For years, doctors have been looking for newer and better treatments for obesity and diabetes. Often, the two conditions occur together. Diabetes is the seventh leading cause of death in the U.S. Type 2 diabetes, characterized by an inability to use the hormone insulin effectively (a phenomenon called insulin resistance), is the most common form, affecting nearly 6% of the population. And those numbers are rising, possibly due to rising obesity in the U.S.
In recent years, scientists have identified a substance in the popular supplement made from ginseng root that can help stabilize blood sugar levels in diabetics. Now, doctors have found that an extract from the berry of the ginseng plant is even more potent -- at least in animals.
The study is published in the June issue of Diabetes, a journal from the American Diabetes Association.
In the study, diabetic mice that were injected daily with ginseng berry extract had complete normalization of blood sugar levels, improved sensitivity to insulin, and lowered cholesterol levels.
The treatment also prompted dramatic weight loss in the animals, which were also obese. The mice lost more than 10% of their body weight in 12 days, while the diabetic mice who didn't get ginseng berry extract gained 5% more weight. The treated mice ate 15% less food and were 35% more active than the mice not receiving the ginseng berry extract.
The extract had no detectable effect on normal mice.

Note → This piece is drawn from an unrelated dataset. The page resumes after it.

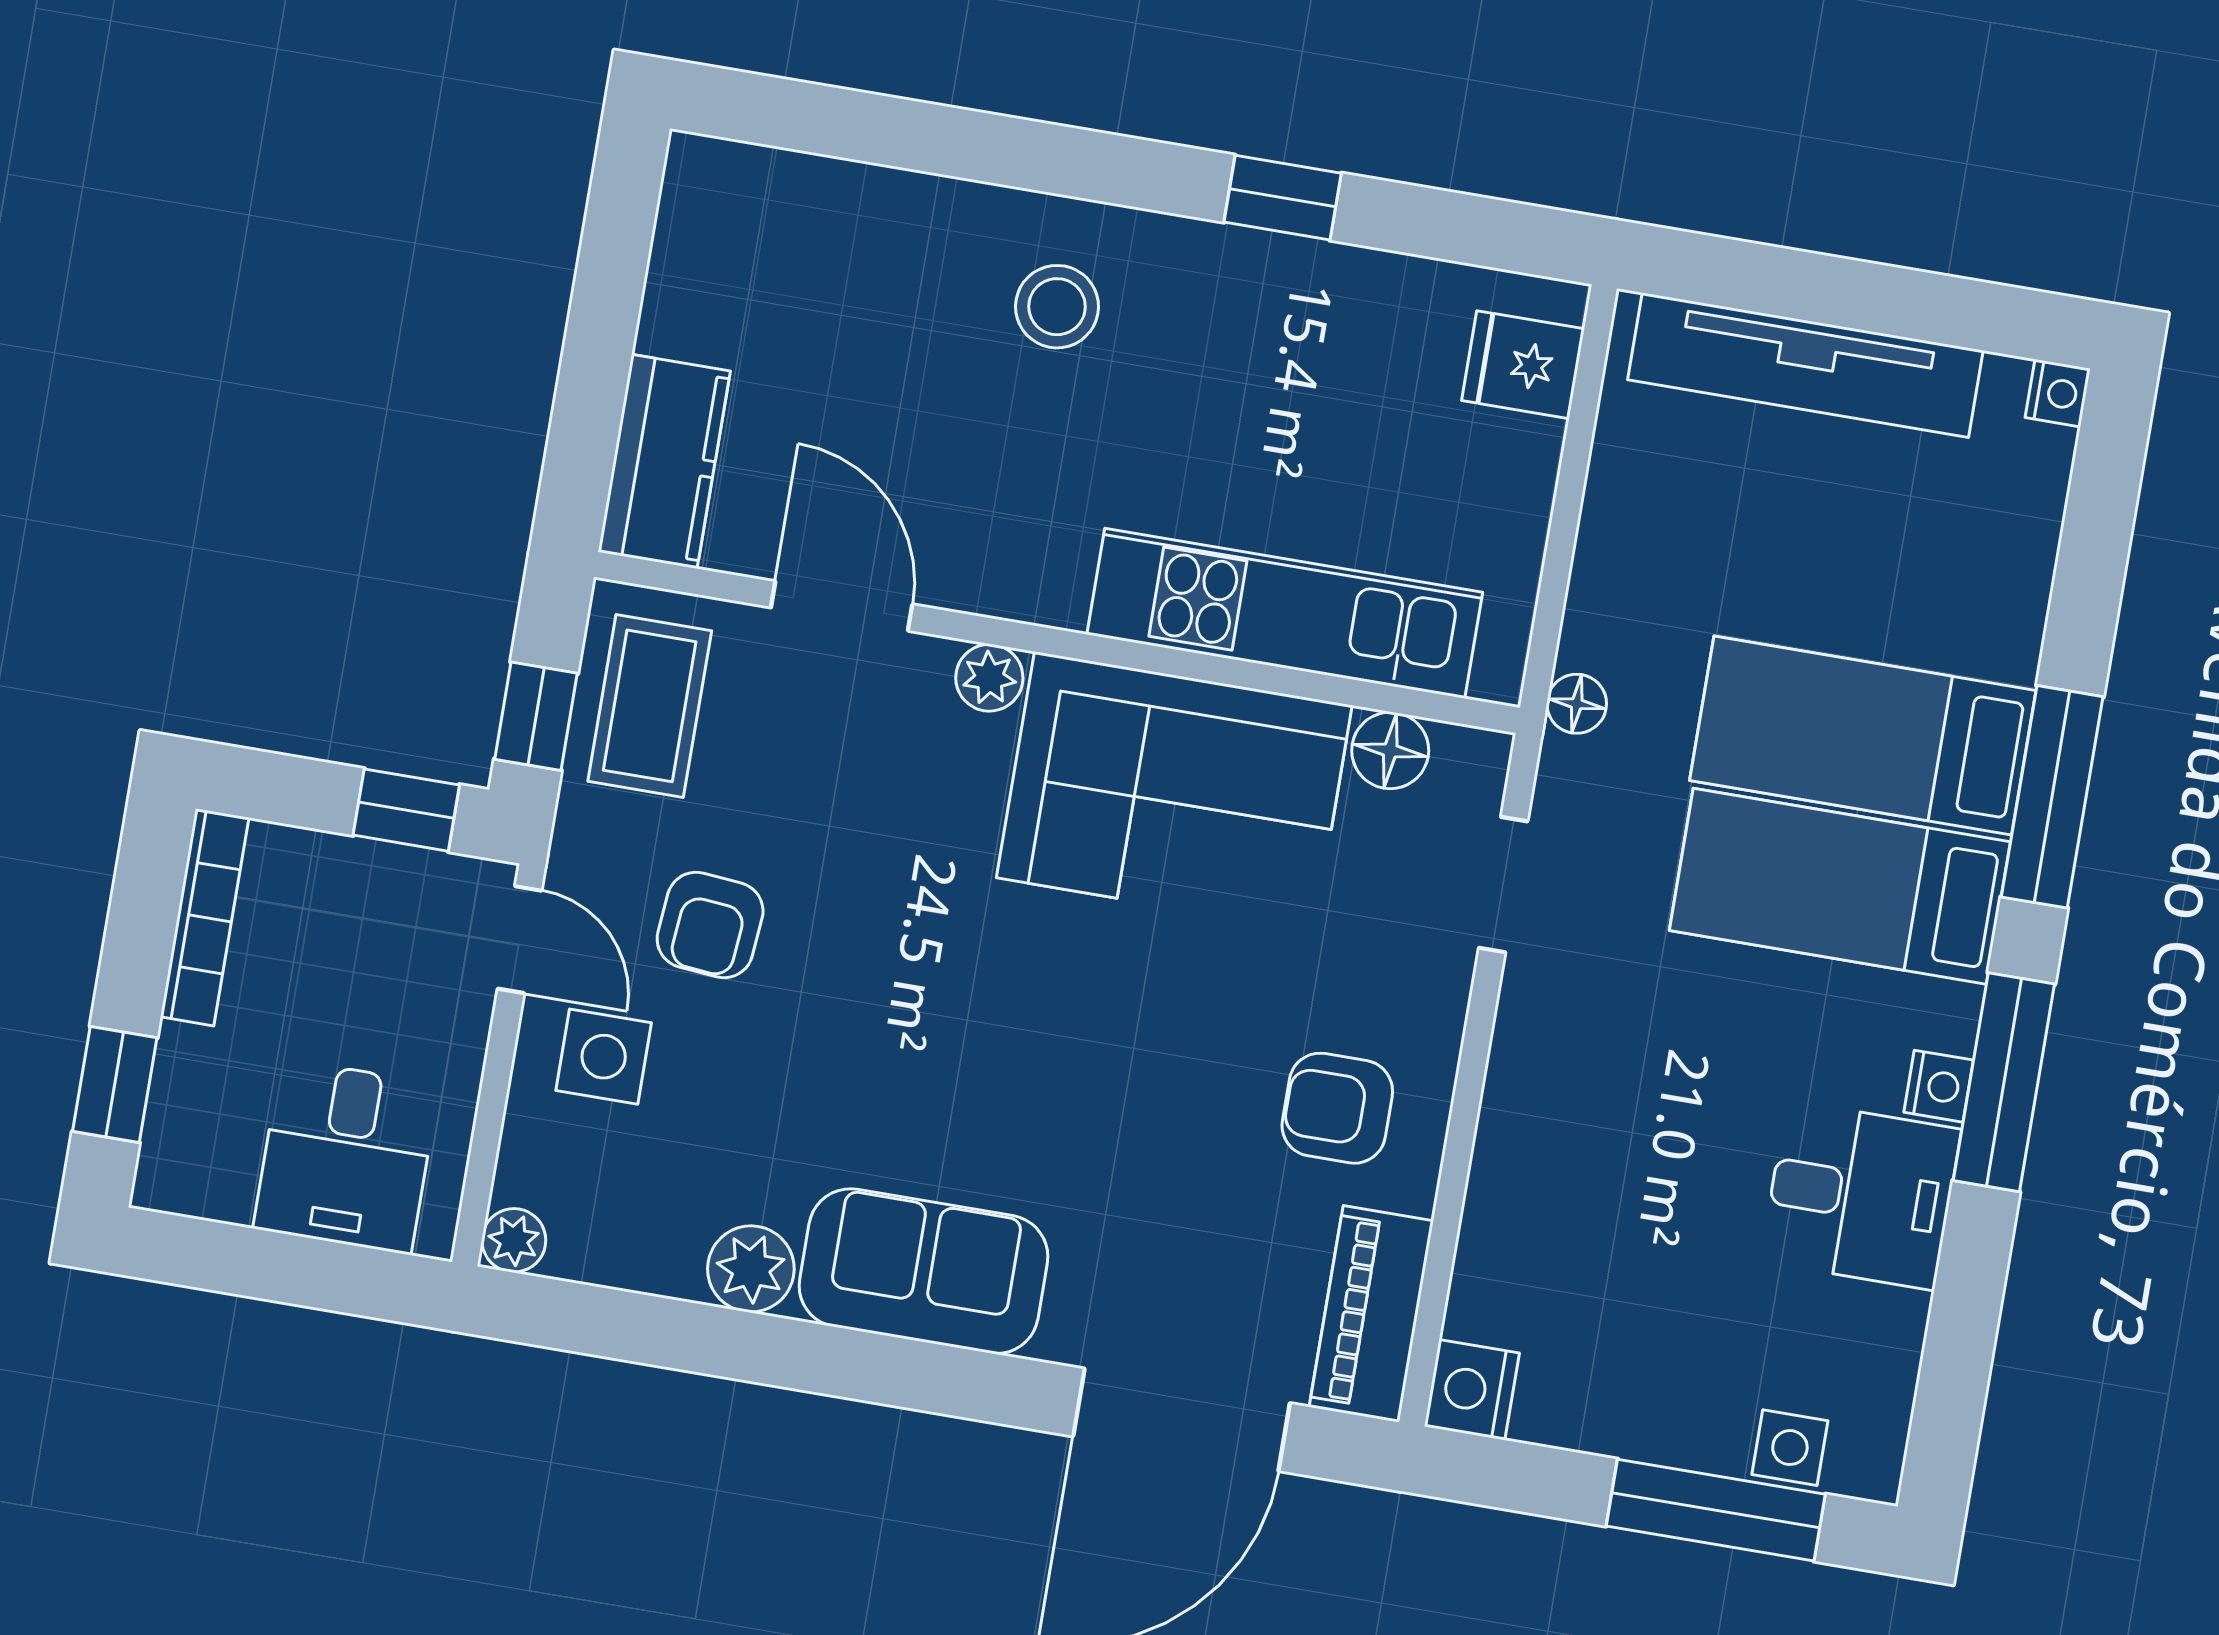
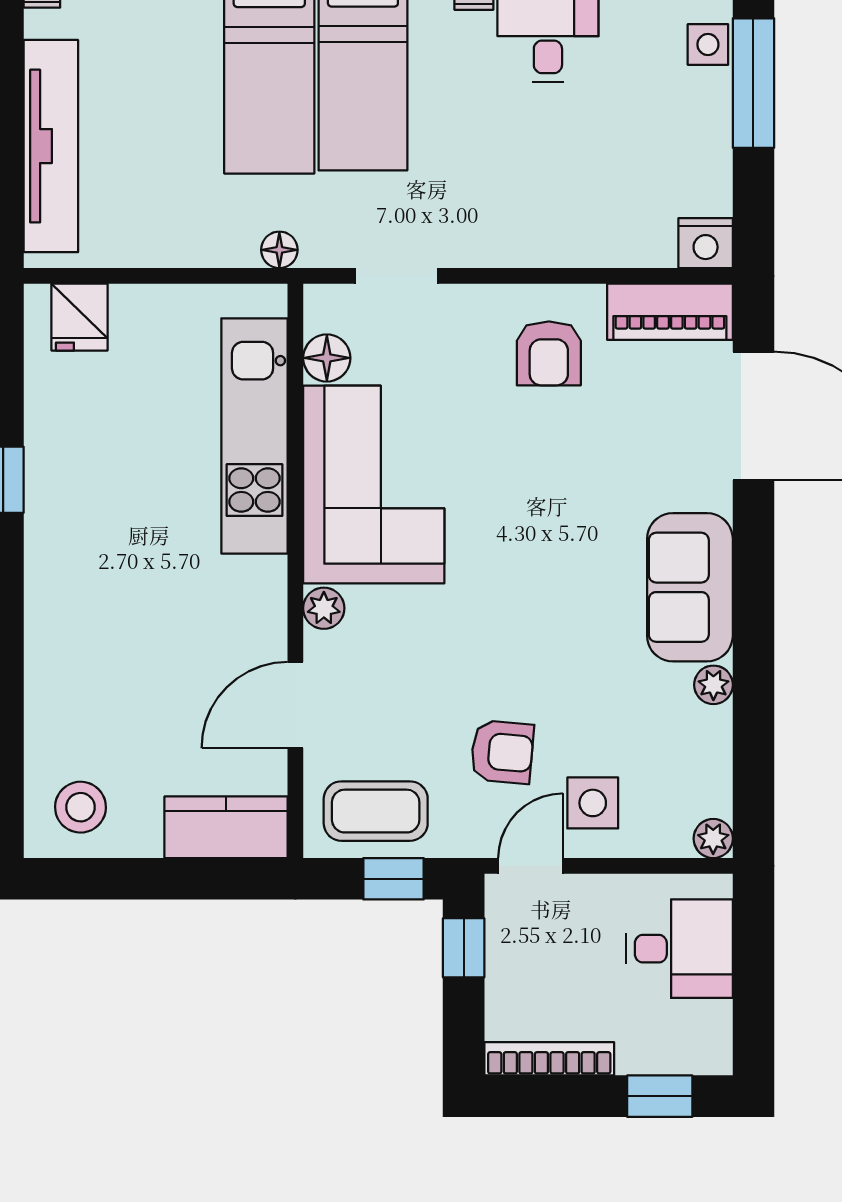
stool: (1057, 307) -> (81, 807), moved
plant: (751, 1269) -> (713, 685), width x0.73, depth x0.73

"We were stunned by how different the berry is from the root and by how effective it is in correcting the multiple ... abnormalities associated with diabetes," says Yuan.
Yuan tells WebMD that a particular component of ginseng, known as ginsenoside Re, may be responsible for its potent antidiabetic effect. The substance is concentrated in the berry and is scarce in the root. He is also working to isolate an unidentified component of the extract that he believes is linked to the dramatic weight loss.
"What we can say at this point is that the research is promising," he tells WebMD. "But we don't yet know if this will work in humans. That is the next step."
Many diabetes treatments showing promise in animals have proven disappointing in humans, says ginseng researcher Vladimir Vuksan, PhD. He is associate director of the Risk Factor Modification Center at St. Michael's Hospital in Toronto.
In a study reported two years ago, Vuksan and colleagues found that diabetic patients who took a ginseng supplement made from American-grown root had moderate reductions in blood glucose following meals.
He is still studying ginseng, but he does not recommend that diabetics take currently available ginseng root supplements. That is because there is no way of knowing the composition of the ginseng from product to product, or where it was grown.
"Standardization from product to product is a huge problem, and manufacturers don't list where the ginseng comes from," he tells WebMD. "Ginseng is grown all over the world, but our studies showed this benefit [only with] American ginseng. Some of the ginsengs we have looked at actually raise blood sugar levels, and that would obviously not be good for a diabetic."